Hak cipta
Hak cipta (lambang internasional: ©, Unicode: U+00A9)
adalah hak eksklusif Pencipta atau Pemegang Hak Cipta untuk mengatur
penggunaan hasil penuangan gagasan atau informasi tertentu. Pada
dasarnya, hak cipta merupakan "hak untuk menyalin suatu ciptaan". Hak
cipta dapat juga memungkinkan pemegang hak tersebut untuk membatasi
penggandaan tidak sah atas suatu ciptaan. Pada umumnya pula, hak cipta
memiliki masa berlaku tertentu yang terbatas.
Hak cipta berlaku
pada berbagai jenis karya seni atau karya cipta atau "ciptaan". Ciptaan
tersebut dapat mencakup puisi, drama, serta karya tulis lainnya, film,
karya-karya koreografis (tari, balet, dan sebagainya), komposisi musik,
rekaman suara, lukisan, gambar, patung, foto, perangkat lunak komputer,
siaran radio dan televisi, dan (dalam yurisdiksi tertentu) desain
industri.
Hak cipta merupakan salah satu jenis hak kekayaan
intelektual, namun hak cipta berbeda secara mencolok dari hak kekayaan
intelektual lainnya (seperti paten, yang memberikan hak monopoli atas
penggunaan invensi), karena hak cipta bukan merupakan hak monopoli untuk
melakukan sesuatu, melainkan hak untuk mencegah orang lain yang
melakukannya.
Hukum yang mengatur hak cipta biasanya hanya
mencakup ciptaan yang berupa perwujudan suatu gagasan tertentu dan tidak
mencakup gagasan umum, konsep, fakta, gaya, atau teknik yang mungkin
terwujud atau terwakili di dalam ciptaan tersebut. Sebagai contoh, hak
cipta yang berkaitan dengan tokoh kartun Miki Tikus melarang pihak yang
tidak berhak menyebarkan salinan kartun tersebut atau menciptakan karya
yang meniru tokoh tikus tertentu ciptaan Walt Disney tersebut, namun
tidak melarang penciptaan atau karya seni lain mengenai tokoh tikus
secara umum.
Di Indonesia, masalah hak cipta diatur dalam
Undang-undang Hak Cipta, yaitu, yang berlaku saat ini, Undang-undang
Nomor 19 Tahun 2002. Dalam undang-undang tersebut, pengertian hak cipta
adalah "hak eksklusif bagi pencipta atau penerima hak untuk mengumumkan
atau memperbanyak ciptaannya atau memberikan izin untuk itu dengan tidak
mengurangi pembatasan-pembatasan menurut peraturan perundang-undangan
yang berlaku" (pasal 1 butir 1).
Sejarah hak cipta
Konsep hak
cipta di Indonesia merupakan terjemahan dari konsep copyright dalam
bahasa Inggris (secara harafiah artinya "hak salin").
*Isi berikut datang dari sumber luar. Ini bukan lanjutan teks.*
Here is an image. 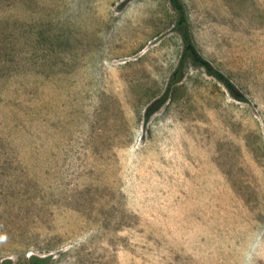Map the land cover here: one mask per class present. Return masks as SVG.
Instances as JSON below:
<instances>
[{"label": "rangeland", "instance_id": "obj_1", "mask_svg": "<svg viewBox=\"0 0 264 264\" xmlns=\"http://www.w3.org/2000/svg\"><path fill=\"white\" fill-rule=\"evenodd\" d=\"M182 1L245 100L171 0H0V264H264V0Z\"/></svg>", "mask_w": 264, "mask_h": 264}, {"label": "trees", "instance_id": "obj_2", "mask_svg": "<svg viewBox=\"0 0 264 264\" xmlns=\"http://www.w3.org/2000/svg\"><path fill=\"white\" fill-rule=\"evenodd\" d=\"M173 7L179 14V20L176 28L182 35L185 43V55L192 58V60L199 66L216 77L229 90L232 96L238 100H245L246 96L238 89L235 83L221 70H219L210 60H208L197 48L191 33L189 19L187 15L186 5L182 0H171ZM156 104V103H155ZM155 104L151 105L146 113V118H149L155 109ZM34 264H44L45 260L42 258L33 257Z\"/></svg>", "mask_w": 264, "mask_h": 264}, {"label": "clouds", "instance_id": "obj_3", "mask_svg": "<svg viewBox=\"0 0 264 264\" xmlns=\"http://www.w3.org/2000/svg\"><path fill=\"white\" fill-rule=\"evenodd\" d=\"M250 259V258H249Z\"/></svg>", "mask_w": 264, "mask_h": 264}]
</instances>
Copyright ini
diciptakan sejalan dengan penemuan mesin cetak. Sebelum penemuan mesin
ini oleh Gutenberg, proses untuk membuat salinan dari sebuah karya
tulisan memerlukan tenaga dan biaya yang hampir sama dengan proses
pembuatan karya aslinya. Sehingga, kemungkinan besar para penerbitlah,
bukan para pengarang, yang pertama kali meminta perlindungan hukum
terhadap karya cetak yang dapat disalin.
Awalnya, hak monopoli
tersebut diberikan langsung kepada penerbit untuk menjual karya cetak.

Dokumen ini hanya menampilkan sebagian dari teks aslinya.